A new rule would allow consumers to easily share their financial data with third parties, ultimately making it easier to switch service providers. However, the CFPB is wrestling with how to handle consumer privacy and data protection concerns, according to sources with knowledge of the matter, Reuters reported on May 4. Additionally, the bureau will also need to address the issue of Authorized Push Payments (APP) fraud and determine who may be liable for potential compensation.

Privacy, data issues

Chopra’s privacy concerns focus in part on how Big Tech companies may use data, a concern he also flagged during his Senate and House testimony. During his time at the Federal Trade Commission as commissioner from 2018 to 2021, Chopra took a strong stance on the data privacy practices of Big Tech companies — and he may be wary that these companies could exploit personal data. consumers to strengthen their services.

The law will need to strike the right balance between how to protect consumers’ security, privacy and effective control over their data and how best to advance competition. A source at the agency said the CFPB “felt the pinch” to come up with the rule but struggled to “find the right balance”, Reuters reported.

Application Fraud

The new rule may also need to address the issue of liability for APP fraud, when victims are willfully but unknowingly tricked into sending money to fraudsters under false pretenses. A new rule that allows consumers to share data with many providers will bring many benefits, but it may also increase the risk of fraud, as banks will have to provide data to payment service providers (PSPs) and process payments when the user provides his information. consent. Even though banks and PSPs have good AML and KYC programs in place, this type of fraud is difficult to detect before it happens. It is not yet clear whether banks and financial institutions (FIs) should be held liable and compensate victims for APP fraud.
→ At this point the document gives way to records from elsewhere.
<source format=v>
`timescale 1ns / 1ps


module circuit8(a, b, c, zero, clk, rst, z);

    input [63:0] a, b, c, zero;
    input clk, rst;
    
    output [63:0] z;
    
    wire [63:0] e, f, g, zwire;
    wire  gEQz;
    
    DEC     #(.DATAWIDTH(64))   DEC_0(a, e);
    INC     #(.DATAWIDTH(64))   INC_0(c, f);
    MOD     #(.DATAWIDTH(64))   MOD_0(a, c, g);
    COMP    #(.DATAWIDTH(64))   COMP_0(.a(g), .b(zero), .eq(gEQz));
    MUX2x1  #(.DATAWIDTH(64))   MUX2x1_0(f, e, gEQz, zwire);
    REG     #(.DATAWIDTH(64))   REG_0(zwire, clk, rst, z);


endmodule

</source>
In the UK, banks and financial institutions have a duty to exercise due diligence with their customers to prevent APP fraud. However, there is no legal mandate for PSPs, banks and FIs to compensate victims of APP fraud if they have exercised due diligence – typically, if they have AML and KYC programs. who did not detect anything unusual.
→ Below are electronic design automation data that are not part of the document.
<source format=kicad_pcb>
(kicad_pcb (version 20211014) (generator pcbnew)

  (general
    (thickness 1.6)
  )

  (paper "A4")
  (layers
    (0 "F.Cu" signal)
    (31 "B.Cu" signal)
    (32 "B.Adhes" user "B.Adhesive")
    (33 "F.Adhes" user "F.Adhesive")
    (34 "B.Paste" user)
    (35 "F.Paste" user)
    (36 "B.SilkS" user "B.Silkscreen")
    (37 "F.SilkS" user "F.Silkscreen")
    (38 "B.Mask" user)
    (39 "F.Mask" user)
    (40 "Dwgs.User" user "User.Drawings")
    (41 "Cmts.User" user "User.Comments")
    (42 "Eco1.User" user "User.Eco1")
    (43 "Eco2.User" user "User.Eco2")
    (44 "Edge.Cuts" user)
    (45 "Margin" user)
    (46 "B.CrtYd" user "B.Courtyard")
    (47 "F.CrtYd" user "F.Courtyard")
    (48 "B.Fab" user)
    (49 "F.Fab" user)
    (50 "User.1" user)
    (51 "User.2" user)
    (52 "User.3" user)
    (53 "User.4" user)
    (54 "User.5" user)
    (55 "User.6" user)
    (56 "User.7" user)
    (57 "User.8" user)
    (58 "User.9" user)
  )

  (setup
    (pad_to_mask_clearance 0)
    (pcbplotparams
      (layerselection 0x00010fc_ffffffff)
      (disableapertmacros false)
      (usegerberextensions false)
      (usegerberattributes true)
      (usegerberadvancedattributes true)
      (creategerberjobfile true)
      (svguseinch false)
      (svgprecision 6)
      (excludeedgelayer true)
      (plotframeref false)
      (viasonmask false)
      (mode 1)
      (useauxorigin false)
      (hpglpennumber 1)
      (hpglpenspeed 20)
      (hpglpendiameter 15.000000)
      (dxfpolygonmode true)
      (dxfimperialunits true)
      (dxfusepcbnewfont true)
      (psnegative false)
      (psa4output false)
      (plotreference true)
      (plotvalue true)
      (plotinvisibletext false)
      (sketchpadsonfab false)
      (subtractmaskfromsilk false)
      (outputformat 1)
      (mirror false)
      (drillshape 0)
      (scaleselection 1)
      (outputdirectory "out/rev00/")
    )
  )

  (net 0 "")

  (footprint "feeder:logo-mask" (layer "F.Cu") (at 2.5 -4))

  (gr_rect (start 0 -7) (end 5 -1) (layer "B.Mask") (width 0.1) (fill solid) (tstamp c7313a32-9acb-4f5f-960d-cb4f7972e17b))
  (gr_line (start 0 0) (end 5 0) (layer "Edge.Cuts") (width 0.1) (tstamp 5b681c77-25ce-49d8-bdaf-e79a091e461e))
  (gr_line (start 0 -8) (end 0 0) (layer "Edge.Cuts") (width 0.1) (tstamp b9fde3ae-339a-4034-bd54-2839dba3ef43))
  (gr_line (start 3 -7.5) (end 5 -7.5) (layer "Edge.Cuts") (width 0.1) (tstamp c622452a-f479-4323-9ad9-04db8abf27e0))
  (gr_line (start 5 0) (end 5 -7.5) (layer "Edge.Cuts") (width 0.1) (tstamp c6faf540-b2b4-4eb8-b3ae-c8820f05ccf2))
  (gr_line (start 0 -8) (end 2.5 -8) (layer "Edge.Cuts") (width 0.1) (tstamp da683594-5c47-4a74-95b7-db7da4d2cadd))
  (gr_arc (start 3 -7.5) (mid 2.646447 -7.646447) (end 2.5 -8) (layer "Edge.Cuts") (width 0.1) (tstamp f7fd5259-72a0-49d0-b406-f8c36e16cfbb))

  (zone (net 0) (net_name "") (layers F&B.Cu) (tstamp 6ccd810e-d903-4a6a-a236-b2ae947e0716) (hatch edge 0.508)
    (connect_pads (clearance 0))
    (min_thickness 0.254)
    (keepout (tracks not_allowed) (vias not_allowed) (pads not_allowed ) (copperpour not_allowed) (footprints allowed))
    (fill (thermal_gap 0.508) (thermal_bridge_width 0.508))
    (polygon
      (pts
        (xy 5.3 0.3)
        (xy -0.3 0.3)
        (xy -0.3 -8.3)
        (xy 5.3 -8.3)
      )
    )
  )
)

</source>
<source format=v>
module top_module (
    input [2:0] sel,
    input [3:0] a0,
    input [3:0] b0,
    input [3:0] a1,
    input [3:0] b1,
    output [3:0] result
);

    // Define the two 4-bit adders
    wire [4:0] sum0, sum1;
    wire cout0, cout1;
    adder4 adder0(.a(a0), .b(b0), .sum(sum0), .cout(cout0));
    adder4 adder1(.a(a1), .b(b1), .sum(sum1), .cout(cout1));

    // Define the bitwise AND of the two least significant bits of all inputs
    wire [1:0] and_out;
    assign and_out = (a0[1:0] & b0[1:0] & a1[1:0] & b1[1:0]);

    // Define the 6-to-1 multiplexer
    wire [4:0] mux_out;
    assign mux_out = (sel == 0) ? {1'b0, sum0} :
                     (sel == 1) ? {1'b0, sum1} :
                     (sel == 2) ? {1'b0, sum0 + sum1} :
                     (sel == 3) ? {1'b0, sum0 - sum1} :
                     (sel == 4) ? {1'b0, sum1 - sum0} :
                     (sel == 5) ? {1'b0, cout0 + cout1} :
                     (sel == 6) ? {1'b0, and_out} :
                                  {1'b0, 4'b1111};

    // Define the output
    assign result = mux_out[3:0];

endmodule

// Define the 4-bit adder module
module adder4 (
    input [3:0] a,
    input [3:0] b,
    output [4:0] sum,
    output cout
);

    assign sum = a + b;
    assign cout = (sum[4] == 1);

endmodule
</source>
However, the UK Payments Systems Regulator (PSR) has worked with the industry to introduce new tools and code to reduce APP fraud and compensate victims in certain circumstances. For example, the PSR created in 2019 a Model Contingent Reimbursement Code that PSPs can voluntarily adopt – in fact, the biggest UK banks are signatories to the code – to compensate victims if they have done nothing wrong.

In January 2022, the PSR proposed several measures to combat APP fraud. Under the proposal, some of the biggest banks will have to publish data on their performance with regard to APP scams, levels of reimbursement for victims, and the bank and building society accounts that are used to receive the fraudulent funds.

The regulator is also seeking to make refunds mandatory for victims of APP scams, although it needs government help to change some laws first, as the current legal framework would not allow for mandatory refunds.

Next steps

The next step in the CFPB rulemaking process is a review by a small business panel. The CFPB will review the commission “by the end of the year‚” according to an agency spokesperson.

The Small Business Regulatory Enforcement Fairness Act requires the CFPB to seek input from a panel of small businesses on new regulations that may affect them.

The panel has 60 days to submit a report to the CFPB, after which the agency can issue a draft rule.